Show every line below where "Schnitte" appears.

-- Data listing follows --

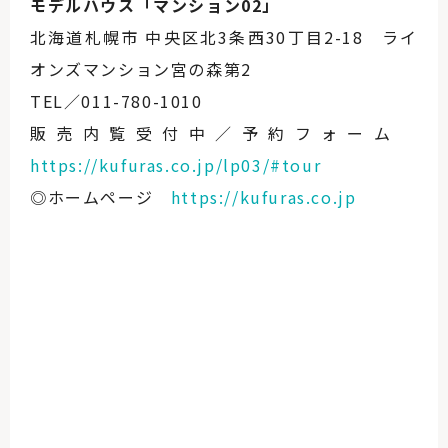
モデルハウス「マンション02」
北海道札幌市 中央区北3条西30丁目2-18 ライ
オンズマンション宮の森第2
TEL／011-780-1010
販売内覧受付中／予約フォーム
https://kufuras.co.jp/lp03/#tour
◎ホームページ
https://kufuras.co.jp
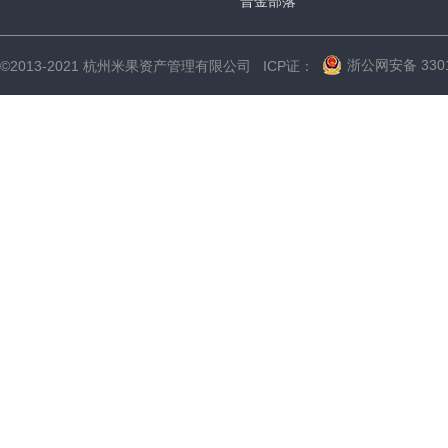
普金部落
浙公网安备 3301
©2013-2021 杭州米果资产管理有限公司 ICP证：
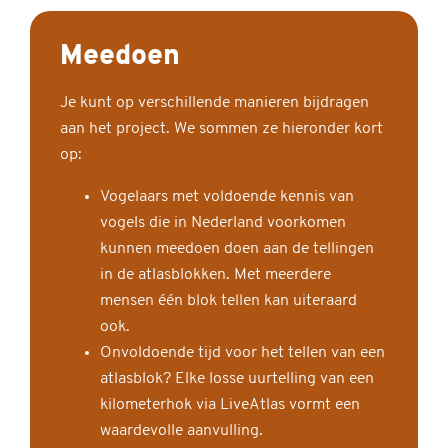
Meedoen
Je kunt op verschillende manieren bijdragen
aan het project. We sommen ze hieronder kort
op:
Vogelaars met voldoende kennis van
vogels die in Nederland voorkomen
kunnen meedoen doen aan de tellingen
in de atlasblokken. Met meerdere
mensen één blok tellen kan uiteraard
ook.
Onvoldoende tijd voor het tellen van een
atlasblok? Elke losse uurtelling van een
kilometerhok via LiveAtlas vormt een
waardevolle aanvulling.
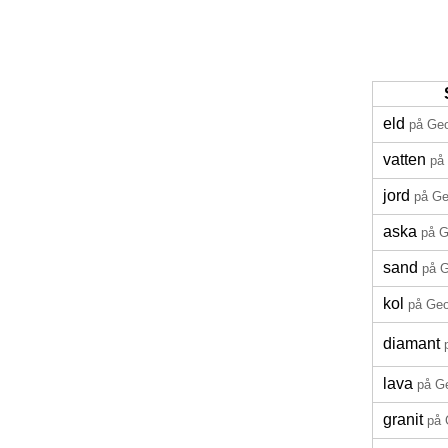
eld
på Geo
vatten
på
jord
på Ge
aska
på G
sand
på G
kol
på Geo
diamant
lava
på G
granit
på 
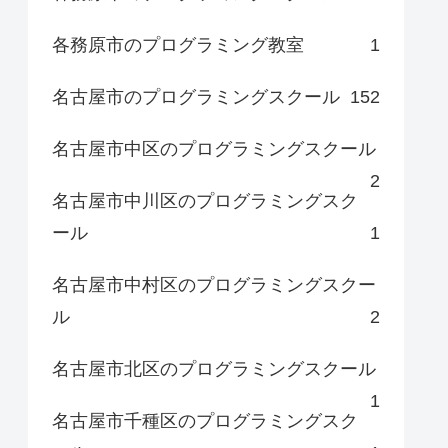
各務原市のプログラミング教室
1
名古屋市のプログラミングスクール
152
名古屋市中区のプログラミングスクール
2
名古屋市中川区のプログラミングスク
ール
1
名古屋市中村区のプログラミングスクー
ル
2
名古屋市北区のプログラミングスクール
1
名古屋市千種区のプログラミングスク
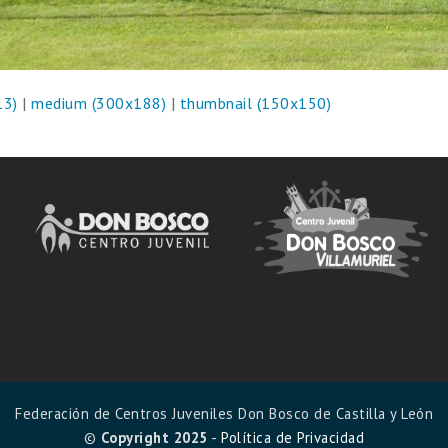
13)
|
medium (300x188)
|
thumbnail (150x150)
Federación de Centros Juveniles Don Bosco de Castilla y León
©
Copyright 2025
-
Política de Privacidad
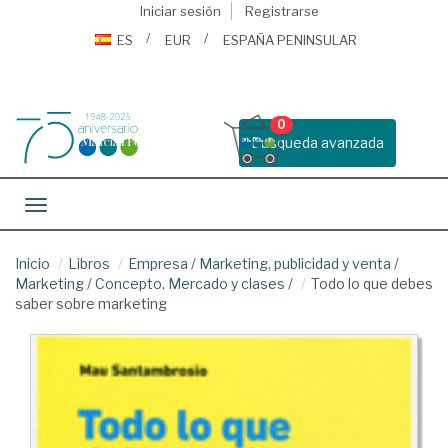
Iniciar sesión
Registrarse
ES
EUR
ESPAÑA PENINSULAR
0
Busqueda avanzada
Toggle navigation
Inicio
Libros
Empresa
/
Marketing, publicidad y venta
/
Marketing
/
Concepto. Mercado y clases
/
Todo lo que debes
saber sobre marketing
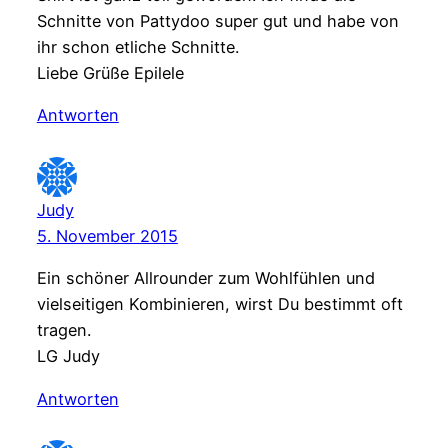
Schnitte von Pattydoo super gut und habe von
ihr schon etliche Schnitte.
Liebe Grüße Epilele
Antworten
Judy
5. November 2015
Ein schöner Allrounder zum Wohlfühlen und
vielseitigen Kombinieren, wirst Du bestimmt oft
tragen.
LG Judy
Antworten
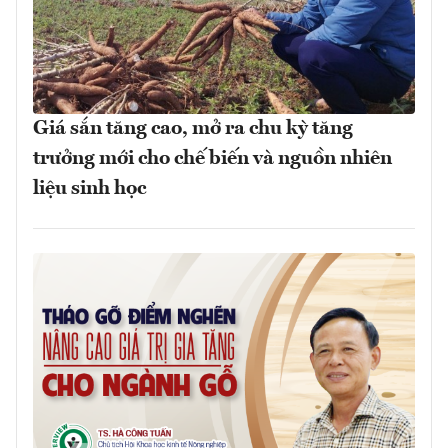
Giá sắn tăng cao, mở ra chu kỳ tăng
trưởng mới cho chế biến và nguồn nhiên
liệu sinh học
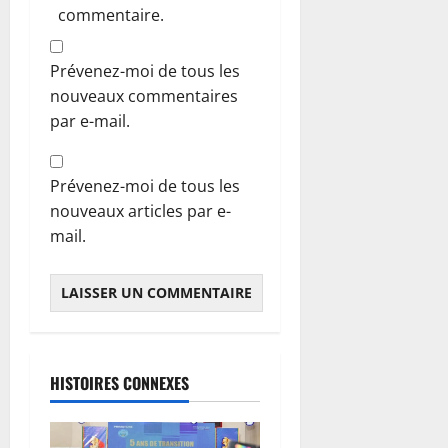
commentaire.
Prévenez-moi de tous les
nouveaux commentaires
par e-mail.
Prévenez-moi de tous les
nouveaux articles par e-
mail.
HISTOIRES CONNEXES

-- Data listing concluded --

# Finished exercise
Schnitte von Pattydoo super gut und habe von
ihr schon etliche Schnitte.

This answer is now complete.